HSS: Welche Prioritäten setzt die Lega in außenpolitischen Angelegenheiten, insbesondere angesichts ihrer wiederholten Sympathiebekundungen gegenüber der Russischen Föderation und ihrem Präsidenten Vladimir Putin?

Wie ich bereits sagte, eine Schwerpunktsetzung der Lega ist bisher noch nicht zu erkennen, ihre Außenpolitik bleibt weiterhin recht vage. Ich denke, Salvini wird sich diesbezüglich bald entscheiden müssen, und er wird sich für den Westen entscheiden.

HSS: Italien galt bislang immer als Vorreiter bei der EU-Freundlichkeit. Trifft dies immer noch zu? Was erwarten Italiener von Brüssel und einem Hauptpartner wie Deutschland?

Nein, das ist nicht mehr der Fall: Italien hat sich zu einem eher EU-skeptischem Land entwickelt. Italiener möchten sowohl von Brüssel als auch einzelnen europäischen Ländern stärker in der Migrationsfrage unterstützt werden.
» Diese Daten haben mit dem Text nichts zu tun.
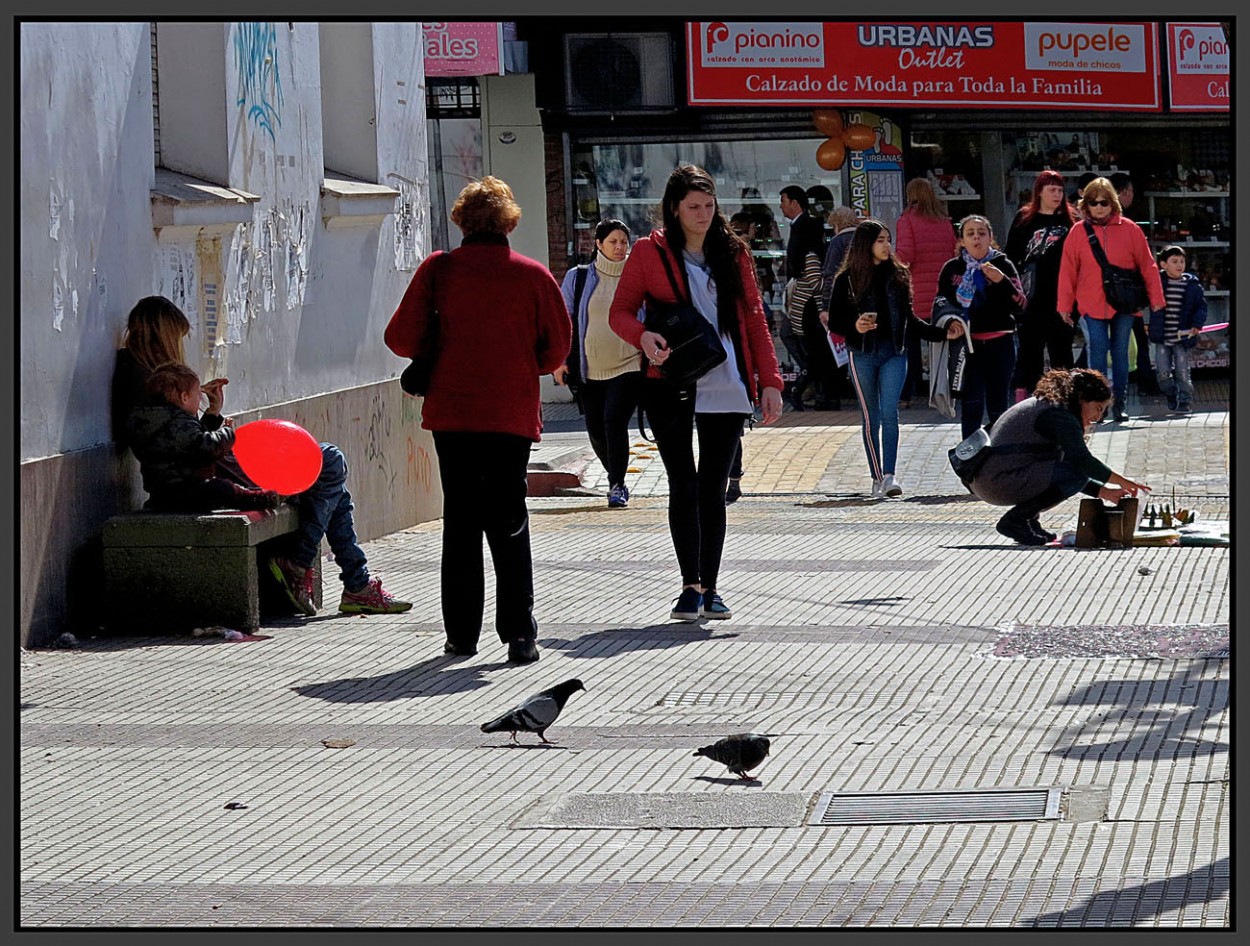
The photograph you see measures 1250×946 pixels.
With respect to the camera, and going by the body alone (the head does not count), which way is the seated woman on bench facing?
to the viewer's right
Sie sind zudem der Meinung, dass sie viele wirtschaftliche Opfer erbracht haben und möchten nun, dass die EU (und Deutschland) ihrem Land hilft, wieder zu wirtschaftlicher Prosperität und Wachstum zu gelangen. Doch da die EU (und Deutschland) der Meinung ist, dass Italien hierfür noch mehr Opfer bringen oder zumindest gewisse Reformen durchführen müsste, die wiederum soziale Kosten verursachen, befinden wir uns in einer Sackgasse, aus der heraus es keinen einfachen Weg gibt.  

HSS: Herr Prof. Orsina, vielen Dank für das Gespräch.

Dr. Markus Ehm führte das Interview per Mail.